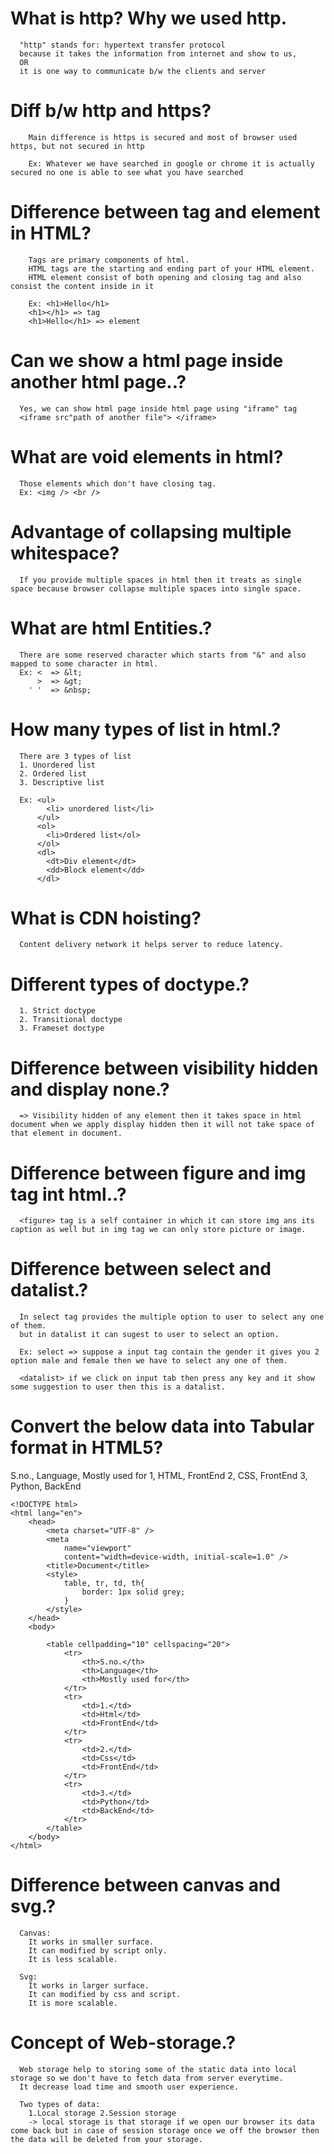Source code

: <!-- @format -->

# What is http? Why we used http.

```
  "http" stands for: hypertext transfer protocol
  because it takes the information from internet and show to us,
  OR
  it is one way to communicate b/w the clients and server
```

# Diff b/w http and https?

```
    Main difference is https is secured and most of browser used https, but not secured in http

    Ex: Whatever we have searched in google or chrome it is actually secured no one is able to see what you have searched
```

# Difference between tag and element in HTML?

```
    Tags are primary components of html.
    HTML tags are the starting and ending part of your HTML element.
    HTML element consist of both opening and closing tag and also consist the content inside in it

    Ex: <h1>Hello</h1>
    <h1></h1> => tag
    <h1>Hello</h1> => element
```

# Can we show a html page inside another html page..?

```
  Yes, we can show html page inside html page using "iframe" tag
  <iframe src"path of another file"> </iframe>
```

# What are void elements in html?

```
  Those elements which don't have closing tag.
  Ex: <img /> <br />
```

# Advantage of collapsing multiple whitespace?

```
  If you provide multiple spaces in html then it treats as single space because browser collapse multiple spaces into single space.
```

# What are html Entities.?

```
  There are some reserved character which starts from "&" and also mapped to some character in html.
  Ex: <  => &lt;
      >  => &gt;
    ' '  => &nbsp;
```

# How many types of list in html.?

```
  There are 3 types of list
  1. Unordered list
  2. Ordered list
  3. Descriptive list

  Ex: <ul>
        <li> unordered list</li>
      </ul>
      <ol>
        <li>Ordered list</ol>
      </ol>
      <dl>
        <dt>Div element</dt>
        <dd>Block element</dd>
      </dl>
```

# What is CDN hoisting?

```
  Content delivery network it helps server to reduce latency.
```

# Different types of doctype.?

```
  1. Strict doctype
  2. Transitional doctype
  3. Frameset doctype
```

# Difference between visibility hidden and display none.?

```
  => Visibility hidden of any element then it takes space in html document when we apply display hidden then it will not take space of that element in document.
```

# Difference between figure and img tag int html..?

```
  <figure> tag is a self container in which it can store img ans its caption as well but in img tag we can only store picture or image.
```

# Difference between select and datalist.?

```
  In select tag provides the multiple option to user to select any one of them.
  but in datalist it can sugest to user to select an option.

  Ex: select => suppose a input tag contain the gender it gives you 2 option male and female then we have to select any one of them.

  <datalist> if we click on input tab then press any key and it show some suggestion to user then this is a datalist.
```

# Convert the below data into Tabular format in HTML5?

S.no., Language, Mostly used for
1, HTML, FrontEnd
2, CSS, FrontEnd
3, Python, BackEnd

```
<!DOCTYPE html>
<html lang="en">
	<head>
		<meta charset="UTF-8" />
		<meta
			name="viewport"
			content="width=device-width, initial-scale=1.0" />
		<title>Document</title>
        <style>
            table, tr, td, th{
                border: 1px solid grey;
            }
        </style>
	</head>
	<body>

        <table cellpadding="10" cellspacing="20">
            <tr>
                <th>S.no.</th>
                <th>Language</th>
                <th>Mostly used for</th>
            </tr>
            <tr>
                <td>1.</td>
                <td>Html</td>
                <td>FrontEnd</td>
            </tr>
            <tr>
                <td>2.</td>
                <td>Css</td>
                <td>FrontEnd</td>
            </tr>
            <tr>
                <td>3.</td>
                <td>Python</td>
                <td>BackEnd</td>
            </tr>
        </table>
	</body>
</html>
```

# Difference between canvas and svg.?
```
  Canvas:
    It works in smaller surface.
    It can modified by script only.
    It is less scalable.
  
  Svg:
    It works in larger surface.
    It can modified by css and script.
    It is more scalable.
```

# Concept of Web-storage.?
```
  Web storage help to storing some of the static data into local storage so we don't have to fetch data from server everytime.
  It decrease load time and smooth user experience.
  
  Two types of data:
    1.Local storage 2.Session storage
    -> local storage is that storage if we open our browser its data come back but in case of session storage once we off the browser then the data will be deleted from your storage.
```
=-=-=-=-=
TASK TO COMPLETE » I'd like the records above given again exactly, please, without the pictures.

ANSWER SPACE »
Source code

: <!-- @format -->

# What is http? Why we used http.

```
  "http" stands for: hypertext transfer protocol
  because it takes the information from internet and show to us,
  OR
  it is one way to communicate b/w the clients and server
```

# Diff b/w http and https?

```
    Main difference is https is secured and most of browser used https, but not secured in http

    Ex: Whatever we have searched in google or chrome it is actually secured no one is able to see what you have searched
```

# Difference between tag and element in HTML?

```
    Tags are primary components of html.
    HTML tags are the starting and ending part of your HTML element.
    HTML element consist of both opening and closing tag and also consist the content inside in it

    Ex: <h1>Hello</h1>
    <h1></h1> => tag
    <h1>Hello</h1> => element
```

# Can we show a html page inside another html page..?

```
  Yes, we can show html page inside html page using "iframe" tag
  <iframe src"path of another file"> </iframe>
```

# What are void elements in html?

```
  Those elements which don't have closing tag.
  Ex: <img /> <br />
```

# Advantage of collapsing multiple whitespace?

```
  If you provide multiple spaces in html then it treats as single space because browser collapse multiple spaces into single space.
```

# What are html Entities.?

```
  There are some reserved character which starts from "&" and also mapped to some character in html.
  Ex: <  => &lt;
      >  => &gt;
    ' '  => &nbsp;
```

# How many types of list in html.?

```
  There are 3 types of list
  1. Unordered list
  2. Ordered list
  3. Descriptive list

  Ex: <ul>
        <li> unordered list</li>
      </ul>
      <ol>
        <li>Ordered list</ol>
      </ol>
      <dl>
        <dt>Div element</dt>
        <dd>Block element</dd>
      </dl>
```

# What is CDN hoisting?

```
  Content delivery network it helps server to reduce latency.
```

# Different types of doctype.?

```
  1. Strict doctype
  2. Transitional doctype
  3. Frameset doctype
```

# Difference between visibility hidden and display none.?

```
  => Visibility hidden of any element then it takes space in html document when we apply display hidden then it will not take space of that element in document.
```

# Difference between figure and img tag int html..?

```
  <figure> tag is a self container in which it can store img ans its caption as well but in img tag we can only store picture or image.
```

# Difference between select and datalist.?

```
  In select tag provides the multiple option to user to select any one of them.
  but in datalist it can sugest to user to select an option.

  Ex: select => suppose a input tag contain the gender it gives you 2 option male and female then we have to select any one of them.

  <datalist> if we click on input tab then press any key and it show some suggestion to user then this is a datalist.
```

# Convert the below data into Tabular format in HTML5?

S.no., Language, Mostly used for
1, HTML, FrontEnd
2, CSS, FrontEnd
3, Python, BackEnd

```
<!DOCTYPE html>
<html lang="en">
	<head>
		<meta charset="UTF-8" />
		<meta
			name="viewport"
			content="width=device-width, initial-scale=1.0" />
		<title>Document</title>
        <style>
            table, tr, td, th{
                border: 1px solid grey;
            }
        </style>
	</head>
	<body>

        <table cellpadding="10" cellspacing="20">
            <tr>
                <th>S.no.</th>
                <th>Language</th>
                <th>Mostly used for</th>
            </tr>
            <tr>
                <td>1.</td>
                <td>Html</td>
                <td>FrontEnd</td>
            </tr>
            <tr>
                <td>2.</td>
                <td>Css</td>
                <td>FrontEnd</td>
            </tr>
            <tr>
                <td>3.</td>
                <td>Python</td>
                <td>BackEnd</td>
            </tr>
        </table>
	</body>
</html>
```

# Difference between canvas and svg.?
```
  Canvas:
    It works in smaller surface.
    It can modified by script only.
    It is less scalable.
  
  Svg:
    It works in larger surface.
    It can modified by css and script.
    It is more scalable.
```

# Concept of Web-storage.?
```
  Web storage help to storing some of the static data into local storage so we don't have to fetch data from server everytime.
  It decrease load time and smooth user experience.
  
  Two types of data:
    1.Local storage 2.Session storage
    -> local storage is that storage if we open our browser its data come back but in case of session storage once we off the browser then the data will be deleted from your storage.
```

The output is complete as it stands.